Federal Judge Annuls California Gay Marriage Ban

Posted August 4, 2010 in Your Family & The Law by Arthur Buono

Same-sex couples can now get married in California once more. Proposition 8, the gay marriage ban enacted by California voters in 2008, went down this afternoon. The law’s supporters say they will appeal. The last word likely will come from the U.S. Supreme Court.


  • California’s gay marriage ban violates federal equal protection right
  • Gay marriage bans taking hits this summer
  • Issue likely to reach Supreme Court for final decision


Ban Enacted by Voters Violates Constitution

Courts in California were among the first in the nation to sanction marriages between persons of the same sex. The ceremonies came to a halt when California voters put the ban in place via Prop 8. Advocates of same-sex marriage filed lawsuits against Prop 8. Neither the California Governor nor its Attorney General appeared in this case to defend the law.
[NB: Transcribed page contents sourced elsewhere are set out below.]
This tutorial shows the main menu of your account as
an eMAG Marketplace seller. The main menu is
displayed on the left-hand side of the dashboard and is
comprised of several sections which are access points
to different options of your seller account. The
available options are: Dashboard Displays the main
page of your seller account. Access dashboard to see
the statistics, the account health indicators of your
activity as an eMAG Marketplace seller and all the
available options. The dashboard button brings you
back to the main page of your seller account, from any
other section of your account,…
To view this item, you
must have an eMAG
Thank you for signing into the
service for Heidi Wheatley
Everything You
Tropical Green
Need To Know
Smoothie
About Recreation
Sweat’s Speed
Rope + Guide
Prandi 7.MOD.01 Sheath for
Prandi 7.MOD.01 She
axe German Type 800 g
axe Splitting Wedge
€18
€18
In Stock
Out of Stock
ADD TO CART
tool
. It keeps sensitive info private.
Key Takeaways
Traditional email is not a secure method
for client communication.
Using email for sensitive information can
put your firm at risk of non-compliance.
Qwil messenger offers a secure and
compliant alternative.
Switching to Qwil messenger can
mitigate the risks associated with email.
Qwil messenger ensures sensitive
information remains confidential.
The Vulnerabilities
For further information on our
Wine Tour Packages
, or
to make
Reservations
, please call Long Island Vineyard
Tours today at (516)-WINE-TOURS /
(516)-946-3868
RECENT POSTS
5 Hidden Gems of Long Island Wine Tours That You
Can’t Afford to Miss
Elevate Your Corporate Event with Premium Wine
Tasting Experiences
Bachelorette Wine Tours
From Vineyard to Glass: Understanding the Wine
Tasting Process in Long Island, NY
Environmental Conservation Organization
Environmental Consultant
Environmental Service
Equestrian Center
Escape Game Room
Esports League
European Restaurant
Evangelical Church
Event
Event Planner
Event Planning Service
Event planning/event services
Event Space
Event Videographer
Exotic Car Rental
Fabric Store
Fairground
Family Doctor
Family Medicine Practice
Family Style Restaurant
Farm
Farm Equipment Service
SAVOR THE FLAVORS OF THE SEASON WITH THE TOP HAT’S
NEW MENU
This summer has brought a flurry of decisions about same-sex marriages. A federal judge in Massachusetts recently struck down the federal Defense of Marriage Act. In July the Governor of Hawaii vetoed a bill passed by state lawmakers permitting civil unions between persons of the same sex. Also last month the District of Columbia’s civil union law survived a court fight to place a referendum before voters to repeal it.

The states traditionally have made marriage laws. Those in favor of gay marriage claim the bans violate the federal constitution. The judge today said California had no rational basis to ban same-sex marriages. California’s Attorney General, Jerry Brown, agreed. He said the ban violated the Equal Protection clause. The ruling could have an impact on other laws and practices affecting gays and lesbians.